--- Start QUOTED TEXT ---
Author 6 books39 followers
December 18, 2019
I really love this collection of short stories by John L'Heureux's: "The Heart is a Full-Wild Beast." I'm embarrassed that I didn't know about L'Heureux previously, which seems an unforgivable gap in my education, and I'm excited to know of him now. He's so deserving of this fabulous collection. Reading these stories about faith and folly--with unexpected and pleasing twists--reminds me of why I fell in love with the art of storytelling so many years ago. Another way to put this is that L'Heureux's collection takes me back to the foundations of stories and reminds me why I love to read and how I strive to become a better writer. It's wonderful, and I highly recommend it.
Profile Image for Erin Ure.
86 reviews
December 6, 2020
This was a difficult book for me to review (I finished it about 2 months ago), mostly because I typically try to distance myself from my review text - which doesn't feel right in this case. I think there is some value to communicating my personal views here.

"The Heart Is a Full-Wild Beast" is a book about relationships, typically romantic or spiritual, in the form of a compilation of short stories. Each story has a narrative arc and most are generally well written and engaging - if a occasionally bit repetitive in theme. I consider some of these themes to be problematic (see below). Several tales are quite good and genuinely moving.
--- End QUOTED TEXT ---
--- Start STORED DATA ---
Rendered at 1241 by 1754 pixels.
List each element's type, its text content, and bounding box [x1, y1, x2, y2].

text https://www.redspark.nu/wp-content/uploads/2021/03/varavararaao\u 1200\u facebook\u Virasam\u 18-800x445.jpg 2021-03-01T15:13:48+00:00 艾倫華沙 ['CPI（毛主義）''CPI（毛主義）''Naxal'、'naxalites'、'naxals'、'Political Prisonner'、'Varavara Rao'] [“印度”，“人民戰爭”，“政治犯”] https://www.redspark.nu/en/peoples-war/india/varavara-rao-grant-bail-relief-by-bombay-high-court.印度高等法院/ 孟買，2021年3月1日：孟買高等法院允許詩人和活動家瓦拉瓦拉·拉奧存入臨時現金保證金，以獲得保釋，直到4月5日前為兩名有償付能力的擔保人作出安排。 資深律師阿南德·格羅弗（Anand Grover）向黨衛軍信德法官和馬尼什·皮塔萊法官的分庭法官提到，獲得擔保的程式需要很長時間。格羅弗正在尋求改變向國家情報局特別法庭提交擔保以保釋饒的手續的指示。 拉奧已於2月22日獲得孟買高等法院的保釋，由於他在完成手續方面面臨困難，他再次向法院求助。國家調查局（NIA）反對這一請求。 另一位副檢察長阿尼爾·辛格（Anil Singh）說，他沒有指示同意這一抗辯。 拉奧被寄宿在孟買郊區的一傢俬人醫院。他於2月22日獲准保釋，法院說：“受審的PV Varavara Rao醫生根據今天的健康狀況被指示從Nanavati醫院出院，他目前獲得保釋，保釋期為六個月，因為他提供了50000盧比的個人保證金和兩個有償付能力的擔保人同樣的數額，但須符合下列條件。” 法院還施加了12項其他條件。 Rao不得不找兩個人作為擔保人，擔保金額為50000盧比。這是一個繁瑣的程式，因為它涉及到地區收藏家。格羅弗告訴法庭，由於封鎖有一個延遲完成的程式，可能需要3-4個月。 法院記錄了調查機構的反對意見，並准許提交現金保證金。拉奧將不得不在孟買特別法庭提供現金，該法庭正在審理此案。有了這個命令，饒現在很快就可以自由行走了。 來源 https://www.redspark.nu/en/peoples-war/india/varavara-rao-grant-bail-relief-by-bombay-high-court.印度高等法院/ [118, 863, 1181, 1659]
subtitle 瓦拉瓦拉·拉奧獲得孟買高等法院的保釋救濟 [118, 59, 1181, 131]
--- End STORED DATA ---
> [PROBLEM]: From the book reviews, copy the passage starting at "Profile Image for" and ending at "personal views here.", with no changes.

> [ANSWER IN FULL]:
Profile Image for Erin Ure.
86 reviews
December 6, 2020
This was a difficult book for me to review (I finished it about 2 months ago), mostly because I typically try to distance myself from my review text - which doesn't feel right in this case. I think there is some value to communicating my personal views here.